Album Review: Story of the Year – Wolves

It’s been a while since I last got into Story of the Year.

Nothing against the band at all, but I think the last album I listened by them was their 2005 release In the Wake of Determination.

Hell, I remember vividly shooting their set that year at the Cleveland Warped Tour.  I was a big fan of them then and honestly, have no idea why they fell off my radar.

The funny thing is, their first two albums pop up on my slowly-dying iPod classic in my car once in a while, so it is not exactly like I omitted them from my life, I just never go to checking out newer material.

Clearly that ended today after checking out their newest release Wolves.  The St. Louis post-hardcore/punk/rock band released the album just last month, but it took me a minute to check it out.

Wolves is Story of the Year’s fifth full-length album and was crowd-funded in just 3 days upon the announcement of their campaign.  It is their first release in 7 years too.  The result is more emo rock album over the punky post-hardcore I once adored, but this isn’t a bad thing.  Honestly, the dudes sound more collected and mature and given the time-span of when I last really got into them, it makes total sense.

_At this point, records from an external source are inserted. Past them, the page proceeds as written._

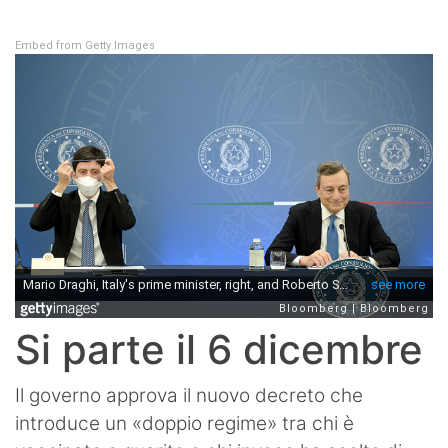
SHOP LAZIO
Embed from Getty Images
Contatti
Si parte il 6 dicembre
Il governo approva il nuovo decreto che
introduce un «doppio regime» tra chi è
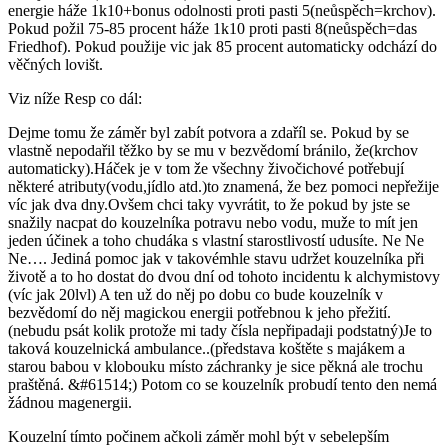
energie háže 1k10+bonus odolnosti proti pasti 5(neůspěch=krchov).
Pokud požil 75-85 procent háže 1k10 proti pasti 8(neůspěch=das
Friedhof). Pokud použije vic jak 85 procent automaticky odchází do
věčných lovišt.
Viz níže Resp co dál:
Dejme tomu že záměr byl zabít potvora a zdaříl se. Pokud by se
vlastně nepodařil těžko by se mu v bezvědomí bránilo, že(krchov
automaticky).Háček je v tom že všechny živočichové potřebují
některé atributy(vodu,jídlo atd.)to znamená, že bez pomoci nepřežije
víc jak dva dny.Ovšem chci taky vyvrátit, to že pokud by jste se
snažily nacpat do kouzelníka potravu nebo vodu, muže to mít jen
jeden účinek a toho chudáka s vlastní starostlivostí udusíte. Ne Ne
Ne…. Jediná pomoc jak v takovémhle stavu udržet kouzelníka při
životě a to ho dostat do dvou dní od tohoto incidentu k alchymistovy
(víc jak 20lvl) A ten už do něj po dobu co bude kouzelník v
bezvědomí do něj magickou energii potřebnou k jeho přežití.
(nebudu psát kolik protože mi tady čísla nepřipadaji podstatný)Je to
taková kouzelnická ambulance..(představa koštěte s majákem a
starou babou v klobouku místo záchranky je sice pěkná ale trochu
praštěná. &#61514;) Potom co se kouzelník probudí tento den nemá
žádnou magenergii.
Kouzelní tímto počinem ačkoli záměr mohl být v sebelepším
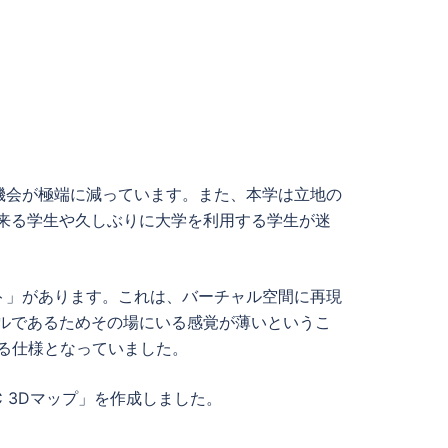
機会が極端に減っています。また、本学は立地の
に来る学生や久しぶりに大学を利用する学生が迷
ト」があります。これは、バーチャル空間に再現
ルであるためその場にいる感覚が薄いというこ
きる仕様となっていました。
 3Dマップ」を作成しました。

After the intro track, “How Can We Go On” just pounded my ears.  This was how I remembered the band.  Tons of sing-along opportunities, and a energy that easily sucked me in.

“Bang Bang” followed and instantly had me thinking how this track when played live would result in the entire venue jumping up and down screaming and singing.  I hesitated at first with the electronic synthesizer in the song that made it more Family Force 5, but honestly, it worked.

Upon hearing “Youth”, I thought “I Swear I’m Okay” was going to be all guitars and heavy,but things turned down a few notches and suddenly I was sitting there listening to a balled of sorts.  I did not quite know what to think of this one.  I guess I just was amped up with that intro.

“Can Anybody Hear Me?” was a synth-rock balled of sorts that had an 80s physique but was not in a mocking fashion at all.  Not going to lie, I enjoyed the hell out of this song.

“A Part Of Me” came back with the heavier sound I grew accustomed to…or so I thought.  This was another track that just slammed on the brakes and let the feeling pour out.

Luckily, “The Eternal Battle for Mike Cronin’s Soul (To Be Alive Again)” popped up, or I might have just put the album down.  This track was more my speed.  At times it was like Nine Inch Nails jumped in and offered some industrial beats.

“Good Night My Love” was an honest track I feel I have related to over and over in my life when it comes to relationships.  The song did not sound overproduced at all and if anything showcased how far their have come as musicians.

Secretly I was hoping “Like Ghosts” was going to be some outlaw spaghetti western track, but alas it was not.  I did like this song and I hate to say it, but the music at times was very Peter Gabriel and I mean that in a positive mention.

“Praying For Rain” closed the album down with a 7-minute track that really took the listener all over the place.  I loved just a minuter or so in when the guitars just busted in.  My favorite part though was the spoken word in the middle of the track.

Considering it has been 13 years since I could tell you everything about this band (and 7 years since they released new material), clearly they went through changes and fine-tuned their sound to their likening.  This is not a commercially released album forced out by a record label, but more of an underground release.

Overall, solid release by a band who has been in it for almost half of my life.  I dug the variety in Wolves even if I might not have been in the mood for the slower tracks while listening the first time.  I know I will revisit this album again in time.

Don’t expected an “Until the Day I Die” hit song on this album.  This is the album after years of heartbreak and misery that everyone who’s grown up probably can relate to in one way or another.